Per inciso, il peso delle aspettative è centrale anche nell’altro testo che, secondo noi, spicca per qualità, quello de L’addio dei Coma Cose:
Essere veri quanto può far male /
Quando non è concesso litigare /
Per non deludere le aspettative
Ma cosa troviamo nei testi? Quale italiano? Quale il rapporto tra testo e musica? Troviamo elementi di rottura o siamo nel solco della continuità rispetto agli elementi caratterizzanti della tradizione della ‘canzone italiana’? Si può dire che la cifra stilistica generale di questo Sanremo 2023 è il pieno rispetto della tradizione della canzone pop italiana, soprattutto per quanto riguarda la generale subordinazione del testo alle esigenze della melodia e degli arrangiamenti (Coveri 2012). Il tessuto linguistico generale è un italiano parlato caratterizzato da una sintassi piana e da un lessico semplice, una varietà per lo più lontana dal linguaggio poetico. Niente sperimentazioni linguistiche, niente giochi di parole (consideriamo Non fare accordi coi ricordi della canzone di Grignani un tentativo mal riuscito).

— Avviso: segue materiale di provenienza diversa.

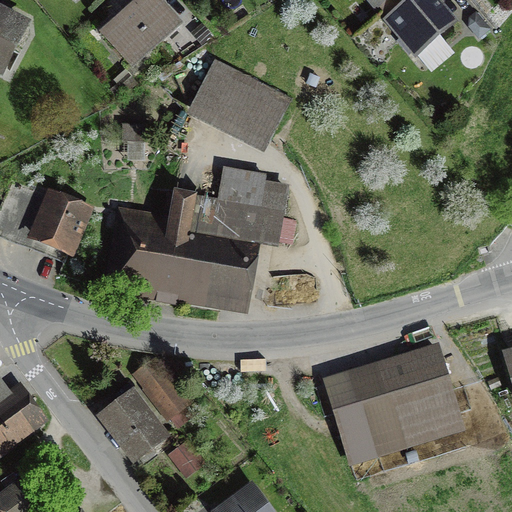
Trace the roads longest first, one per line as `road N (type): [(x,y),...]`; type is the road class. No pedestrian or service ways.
road 1 (residential): [(12,289),(127,326),(293,336),(511,278)]
road 2 (residential): [(145,511),(26,350),(9,316),(12,289)]
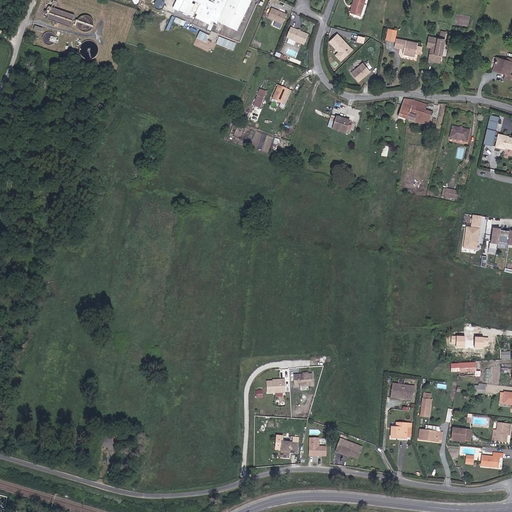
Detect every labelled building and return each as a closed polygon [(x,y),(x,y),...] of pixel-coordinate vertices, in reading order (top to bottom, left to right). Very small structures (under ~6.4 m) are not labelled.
[(163,10),(164,8),(163,5),(163,3),(161,1),(158,0),(156,1),(154,2),(152,4),(149,2),(148,4),(151,6),(151,8),(152,11),(154,12),(157,13),(159,13),(161,12),(163,10)] [(186,0),(201,7),(202,8),(198,18),(217,27),(218,25),(238,35),(253,5),(243,0),(186,0)] [(356,12),(365,14),(369,0),(357,0),(356,5),(358,6),(356,12)] [(52,6),(48,19),(70,26),(74,14),(52,6)] [(287,26),(290,18),(275,11),(271,20),(287,26)] [(385,40),(393,42),(395,31),(387,29),(385,40)] [(200,31),(197,38),(207,42),(210,35),(200,31)] [(308,48),(312,38),(295,31),(290,41),(308,48)] [(338,51),(335,54),(342,61),(354,49),(338,33),(329,42),(338,51)] [(436,66),(444,66),(447,34),(441,33),(439,45),(435,45),(433,55),(437,56),(436,66)] [(403,55),(415,57),(418,43),(397,39),(395,47),(404,49),(403,55)] [(511,73),(511,72),(511,62),(497,58),(494,70),(507,74),(506,78),(511,79),(511,73)] [(357,76),(364,84),(376,74),(368,65),(357,76)] [(434,94),(441,95),(443,82),(437,82),(437,85),(434,85),(434,94)] [(255,106),(262,108),(266,90),(259,88),(255,106)] [(276,103),(284,106),(290,92),(283,89),(276,103)] [(419,116),(421,109),(415,107),(417,101),(410,99),(408,100),(402,117),(412,120),(413,114),(419,116)] [(423,124),(428,110),(429,105),(417,101),(415,107),(421,109),(419,116),(413,114),(412,120),(423,124)] [(241,126),(254,130),(262,110),(250,105),(241,126)] [(423,124),(430,126),(434,112),(428,110),(423,124)] [(484,143),(493,145),(500,116),(490,114),(484,143)] [(330,130),(336,131),(340,118),(335,117),(330,130)] [(348,134),(350,129),(352,122),(340,118),(336,131),(348,134)] [(450,141),(470,144),(472,129),(453,126),(450,141)] [(499,146),(505,147),(507,134),(502,132),(499,146)] [(446,199),(459,200),(460,191),(447,189),(446,199)] [(473,223),(489,225),(490,215),(474,213),(473,223)] [(495,242),(504,243),(507,228),(496,227),(495,242)] [(496,363),(511,362),(511,353),(504,354),(504,351),(498,352),(499,359),(496,360),(496,363)] [(468,374),(480,373),(479,365),(467,366),(468,373),(468,374)] [(316,391),(316,380),(299,381),(299,392),(316,391)] [(289,397),(289,385),(284,385),(284,386),(271,386),(271,397),(289,397)] [(418,402),(419,394),(413,393),(413,390),(403,389),(403,392),(397,392),(396,400),(418,402)] [(400,430),(396,430),(395,443),(399,443),(399,440),(409,441),(413,441),(415,427),(411,426),(410,431),(400,430)] [(510,445),(511,438),(511,431),(511,426),(502,426),(501,433),(499,444),(510,445)] [(457,441),(470,442),(472,431),(466,431),(458,430),(457,441)] [(442,443),(442,438),(443,435),(430,434),(428,444),(434,445),(434,442),(442,443)] [(321,437),(310,437),(309,455),(328,456),(328,446),(321,446),(321,437)] [(434,445),(445,446),(446,438),(442,438),(442,443),(434,442),(434,445)] [(301,454),(302,445),(287,443),(285,458),(293,459),(294,452),(297,453),(297,454),(301,454)] [(344,446),(340,455),(344,457),(345,455),(353,459),(363,463),(368,453),(351,445),(350,448),(344,446)] [(467,454),(466,464),(474,464),(475,455),(467,454)] [(491,469),(500,469),(500,462),(504,462),(504,457),(494,457),(494,461),(483,461),(483,471),(491,472),(491,469)]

Ecco dunque confermati gli stilemi della canzone pop:
- Dal punto di vista metrico, molte sono le canzoni che contengono versi che finiscono con parole tronche; una per tutte, Due vite di Mengoni:
Siamo fermi in un tempo così /
Che solleva le strade /
Con il cielo ad un passo da qui
Solo Ultimo (nomen omen?) basa il suo testo su versi che terminano con parole sdrucciole:
E t’immagini se fossimo al di là dei nostri limiti /
Se stessimo di fianco alle abitudini /
E avessimo più cura di quei lividi? /
Saremmo certo più distanti, ma più simili /
E avremmo dentro noi perenni brividi
- Numerosi sono gli esempi di rime:
armatura – paura, uragani – mani (Mr Rain, Supereroi)
arrabbiata – tornata – spalancata (Ariete, Mare di guai)
fatte – combatte, com’ero – intero (Coma Cosa, L’addio)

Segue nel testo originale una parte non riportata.